If we have to limit the choice to a single idea, I would say it is to treasure the old, the work of our predecessors that can give purpose and guidance for our lives. Religion is, of course, the primary beneficiary of what went before, of ideas that were worked into a creed for those of us who followed. It is important, however, that outsiders pay attention to the details that distinguish separate divisions within larger frameworks.

We speak of Shia, for example, as if it is a monolithic structure. Actually, there are at least three main divisions (Twelvers, Zaidis and Ismailis) and a host of other sub-units in the countries where Shia populations live. Some may respect the Iranian, Khomeini-build model, but none outside Iran have chosen to replicate it. By insisting that “they’re all alike,” we push them into uncomfortable connections where they don’t belong.

Similarly, each society has evolved organically over long periods of time and cannot be quickly forced to change. Senior British diplomats, spies and generals stupidly thought they could impose their standards, methods and will on the primitive Afghan tribesmen and were repeatedly and disastrously proved wrong.

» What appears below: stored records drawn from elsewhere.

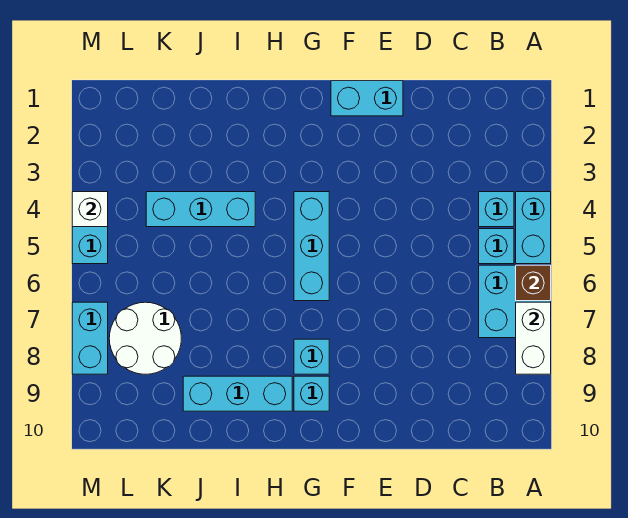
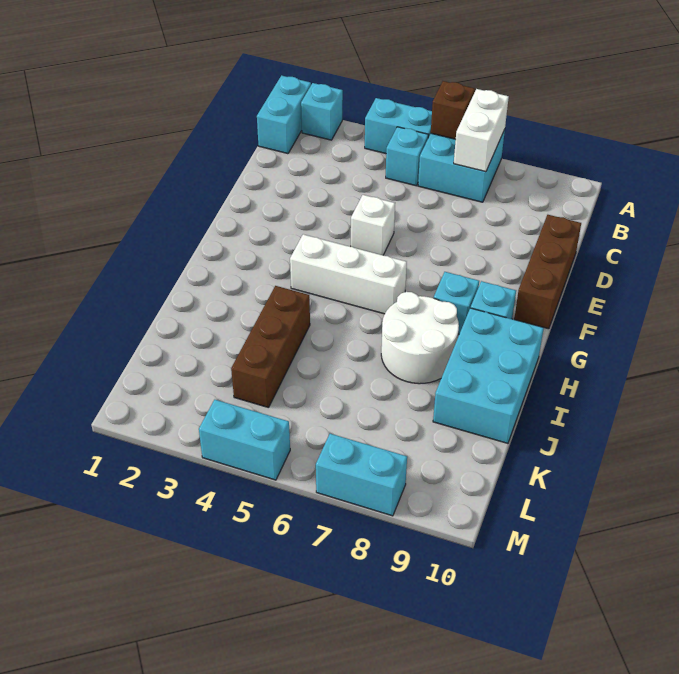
white brick A7:A8 level 2 -> white brick A7:B7 level 2
cyan brick B4 level 1 -> cyan brick A2 level 1
none -> brown brick D10:F10 level 1
cyan brick E1:F1 level 1 -> cyan brick A1:B1 level 1
cyan brick G4:G6 level 1 -> white brick G4:G6 level 1
cyan brick H9:J9 level 1 -> cyan brick H9:J10 level 1
cyan brick I4:K4 level 1 -> brown brick I4:K4 level 1
white round brick K7:L8 level 1 -> white round brick H7:I8 level 1
white brick M4 level 2 -> white brick E5 level 1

This is hardly a new lesson. Those who ignore history, they say, are condemned — like modern Israelis and Americans — to repeat it.

What about the man of old principles, Sir Thomas More? He teaches a lesson as well, but not one many would care to practice. He gave up honors, treasure, his family and, ultimately, his life because of his devotion to his church. A man of uncommon faith and bravery, More retains renown as a symbol of principled strength and of the mark a lone human can leave in the world.

Leaving something for posterity: that is the work of architects. When Charles McKim designed and built the old Pennsylvania Station he adhered to classic principles and the world marveled at his accomplishment. But the building was privately owned by the Pennsylvania Railroad, which after World War II fell on hard times, needed money and decided in 1963 to replace the station with Madison Square Garden. About the only good that came of that decision was public outrage and the formation of a historic preservation commission in New York that has the power to prevent such a crime in the future.

Bridgton houses quite a few people with the character of Thomas More, perhaps even some with the spirit of Afghan tribesmen. I wish it had rules and a commission to preserve what is special and fine architecturally about the town and, we hope, might inspire the ideas of those yet to come.

Henry Precht is a retired Foreign Service Officer.